Все это звучит очень экзотично и довольно противно, но не думайте дурно, не думайте, что это чушь и грязь. Просто дело в том, что в мифологии (и не только в ней) все может быть со знаком «плюс» и со знаком «минус». Единственное, что остается в любом случае, независимо от положительной или отрицательной заряженности мифологического образа, – это чувство священного ужаса. Райнер Мария Рильке в стихотворении «Архаический торс Аполлона» говорит о том же, что и Юнг, – о взгляде, устремленном на человека, о взгляде, идущем не из головы, не из глаз, а от чресел, который, имея центр в фаллосе, распространяется бесконечным количеством глаз по всему телу мира:
«Нам осталась неведомой его невероятная глава с зреющими в ней глазными яблоками. Но его торс еще раскален, подобно канделябру, и его зрение, лишь заключенное внутрь, держится и сияет в нем. Иначе бы тебя не могла ослепить его грудь, подобная носу корабля, и в легком повороте чресел улыбка не могла бы сойти к той середине, что дарила зачатие. Иначе бы этот камень стоял безобразным обрубком под прозрачной перемычкой плеч и не сверкал бы, как шкуры хищников; и не вырывался бы из всех своих граней, как звезда: ведь здесь нет ни единого места, которое бы тебя не видело.
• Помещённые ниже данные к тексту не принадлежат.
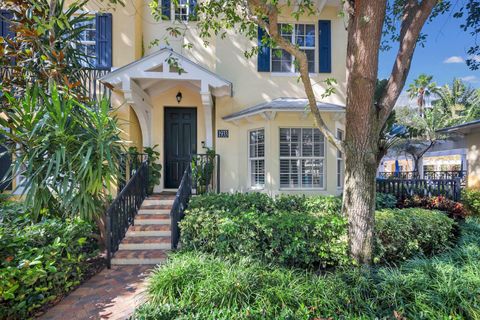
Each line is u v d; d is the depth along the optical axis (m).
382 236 4.44
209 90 6.90
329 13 8.27
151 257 4.92
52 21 3.90
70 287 3.85
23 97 4.76
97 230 5.29
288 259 4.24
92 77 7.14
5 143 4.59
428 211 5.52
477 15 5.40
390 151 17.55
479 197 8.41
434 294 3.08
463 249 4.36
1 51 4.61
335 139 4.28
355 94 3.90
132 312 3.24
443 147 14.13
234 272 3.30
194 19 5.34
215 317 2.74
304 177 7.62
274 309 2.85
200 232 4.59
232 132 8.13
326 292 3.11
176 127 8.30
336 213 5.50
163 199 6.84
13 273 2.92
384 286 3.21
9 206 5.30
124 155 5.21
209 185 7.53
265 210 5.87
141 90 7.20
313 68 8.33
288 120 7.48
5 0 4.66
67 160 4.33
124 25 7.46
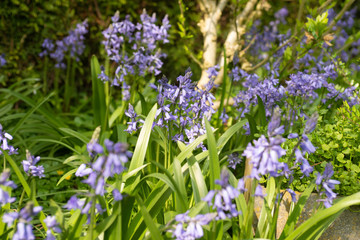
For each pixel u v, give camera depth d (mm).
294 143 2855
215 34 4961
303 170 2088
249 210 2178
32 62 6363
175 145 3342
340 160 2773
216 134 3711
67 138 4227
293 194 2350
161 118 2729
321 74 3652
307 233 2287
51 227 1789
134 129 2852
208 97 2883
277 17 6539
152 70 4172
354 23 6488
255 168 1809
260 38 6195
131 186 2523
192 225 1759
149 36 4172
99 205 1936
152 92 5227
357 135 2879
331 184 2189
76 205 1806
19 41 6141
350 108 3441
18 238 1569
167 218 2439
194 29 6691
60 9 6250
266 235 2416
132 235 2352
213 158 2387
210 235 2283
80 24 5734
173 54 6578
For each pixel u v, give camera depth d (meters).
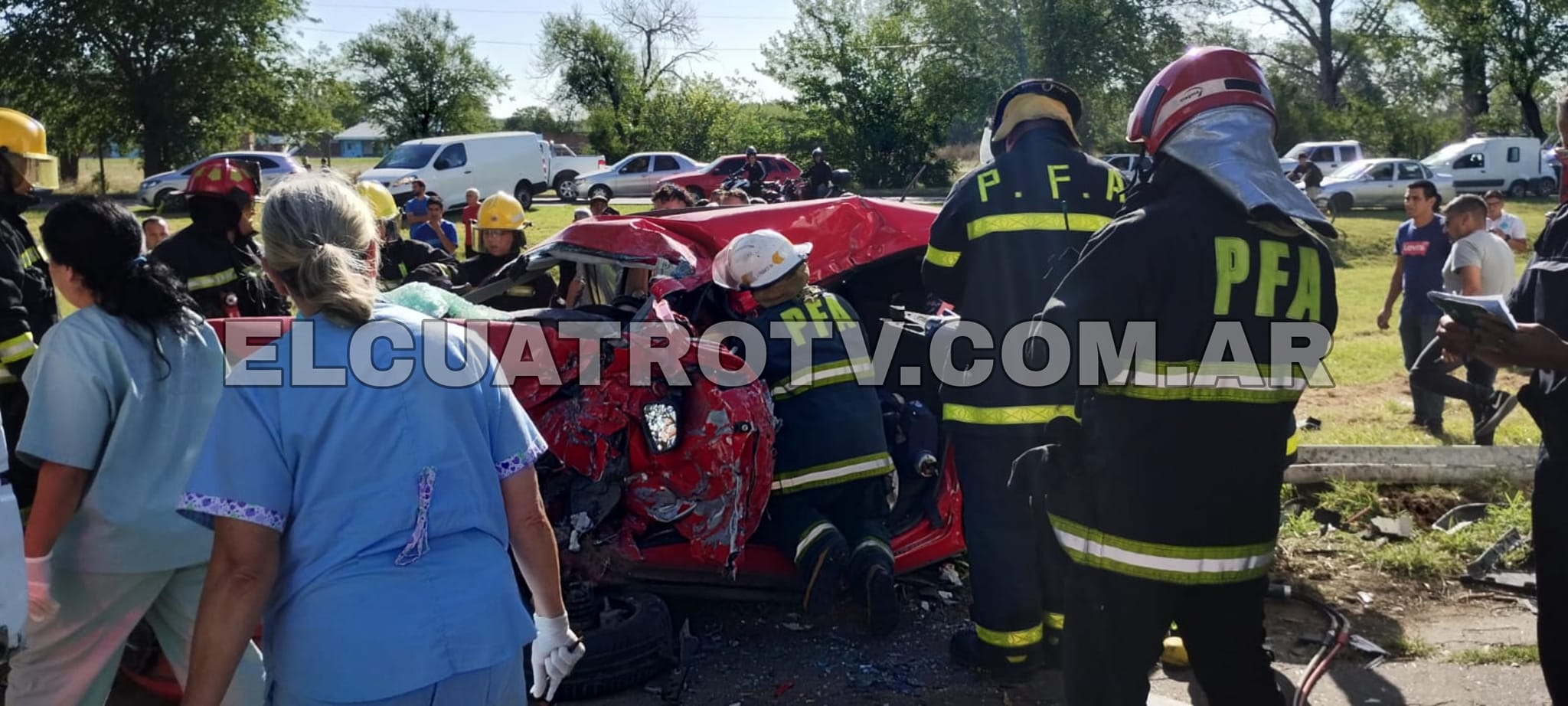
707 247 5.34
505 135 31.83
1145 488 2.85
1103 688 3.00
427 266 7.16
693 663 4.34
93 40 37.69
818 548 4.23
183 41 39.03
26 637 2.84
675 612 4.79
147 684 4.08
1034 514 3.21
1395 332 13.12
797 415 4.38
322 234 2.36
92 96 38.56
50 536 3.04
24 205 4.46
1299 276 2.87
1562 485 3.07
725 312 4.62
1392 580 5.02
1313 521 5.63
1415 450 6.25
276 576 2.27
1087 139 48.28
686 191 11.34
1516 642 4.38
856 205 5.61
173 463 3.21
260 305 5.32
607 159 53.28
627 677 4.02
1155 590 2.88
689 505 4.10
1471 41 47.78
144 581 3.21
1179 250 2.80
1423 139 52.84
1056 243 3.85
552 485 4.13
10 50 37.34
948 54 46.06
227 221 5.18
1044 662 4.10
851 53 45.78
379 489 2.27
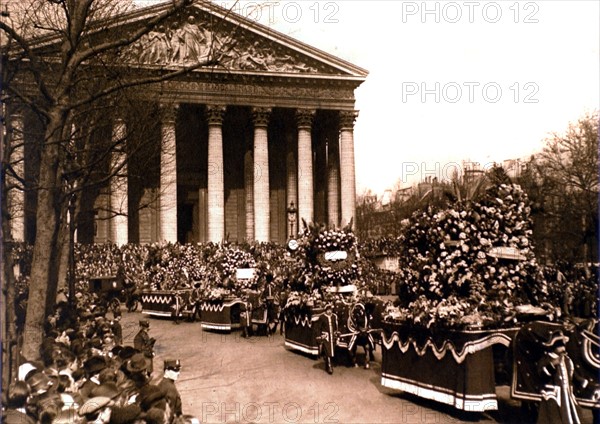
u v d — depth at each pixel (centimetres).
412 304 1258
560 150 2192
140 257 3925
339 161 5631
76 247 3888
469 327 1098
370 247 3184
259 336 2328
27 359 1177
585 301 1509
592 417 1087
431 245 1334
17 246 2142
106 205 4209
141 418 777
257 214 5206
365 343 1666
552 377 992
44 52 1599
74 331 1385
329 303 1691
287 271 2570
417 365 1218
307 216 5222
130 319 2939
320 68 5288
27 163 1925
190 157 5369
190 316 2812
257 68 5106
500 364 1252
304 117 5275
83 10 1316
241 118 5638
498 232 1308
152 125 2081
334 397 1320
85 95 1845
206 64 1504
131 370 921
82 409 764
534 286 1346
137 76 2117
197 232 5372
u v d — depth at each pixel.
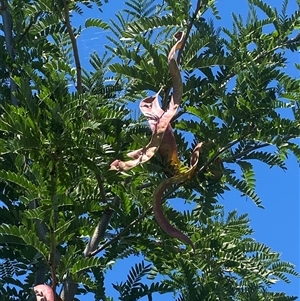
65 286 5.24
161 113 4.99
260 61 6.22
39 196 4.55
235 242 6.32
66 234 4.80
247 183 5.57
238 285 6.19
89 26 6.57
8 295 5.57
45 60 6.80
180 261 5.61
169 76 5.64
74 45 5.77
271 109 5.48
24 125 4.54
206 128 5.49
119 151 5.00
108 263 5.39
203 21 6.01
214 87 5.65
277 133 5.50
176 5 5.95
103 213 5.38
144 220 5.43
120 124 5.38
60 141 4.61
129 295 5.50
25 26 6.89
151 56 5.68
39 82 5.01
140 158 4.92
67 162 4.74
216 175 5.48
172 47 5.40
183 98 5.84
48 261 4.62
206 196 5.43
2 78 6.49
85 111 4.89
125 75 5.66
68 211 5.17
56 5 6.09
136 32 5.80
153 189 5.40
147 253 5.62
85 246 5.63
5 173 4.54
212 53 5.94
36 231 5.01
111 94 6.38
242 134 5.54
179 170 5.06
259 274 6.12
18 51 6.63
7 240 4.66
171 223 5.38
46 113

Ты должен изменить свою жизнь».
Вспомните примеры, которые вы читали в предыдущей главе, – тексты Сенанкура, Новалиса, Джойса, Толстого, Набокова. Они ведь как раз и представляют собой описания спонтанного обряда посвящения, который выпадает на долю современного человека и благодаря которому он может установить ту же сопричастность «неземным существам» (Толстой), «сонному миру» (Набоков), что и первобытный человек. Так вот, эротичность этих описаний несомненна.
(Кстати сказать, и той частью обряда, которая имитирует расчленение и смерть, современный человек тоже не обделен, как мы видели на примере душевных состояний князя Андрея, Пьера, Гамлета.)
И в стихотворении Пушкина, которое мы рассматривали, в таком грустном стихотворении, мы видели, однако, что его ритм – это любовный ритм, ритмическое соединение мужского и женского начал.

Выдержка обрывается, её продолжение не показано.